## PROMPT:
Reproduce the following items word for word, beginning with the line that contains "shows, °F, for the inspection report." and continuing through the line that contains "Measured temperature: 94.8 °F". Include both of those lines and nothing else.

## DATA EXCERPTS:
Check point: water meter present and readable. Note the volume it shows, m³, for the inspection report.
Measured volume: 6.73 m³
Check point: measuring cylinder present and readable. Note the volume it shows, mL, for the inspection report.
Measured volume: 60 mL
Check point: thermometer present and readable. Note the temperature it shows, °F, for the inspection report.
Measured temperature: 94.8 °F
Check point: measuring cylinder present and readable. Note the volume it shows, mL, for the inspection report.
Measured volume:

...

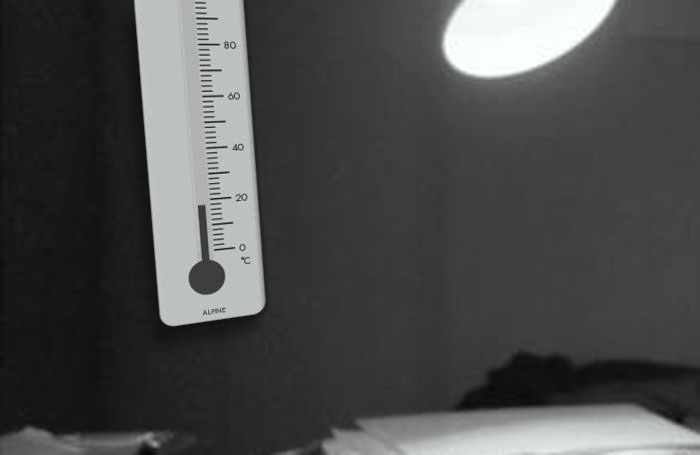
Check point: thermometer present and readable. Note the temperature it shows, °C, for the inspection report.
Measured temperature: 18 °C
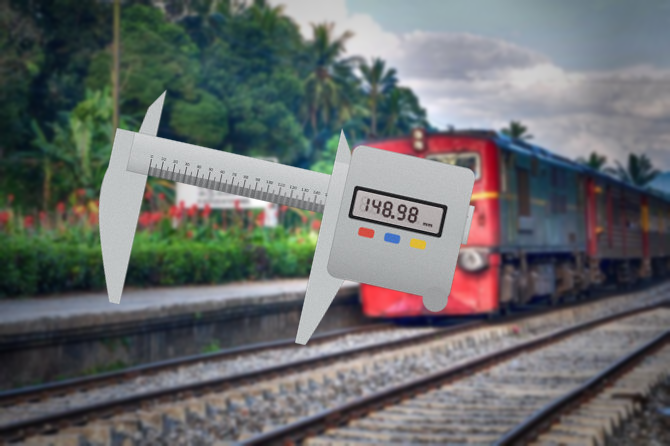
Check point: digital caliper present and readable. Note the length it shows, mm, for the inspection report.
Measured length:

## OUTPUT:
Check point: thermometer present and readable. Note the temperature it shows, °F, for the inspection report.
Measured temperature: 94.8 °F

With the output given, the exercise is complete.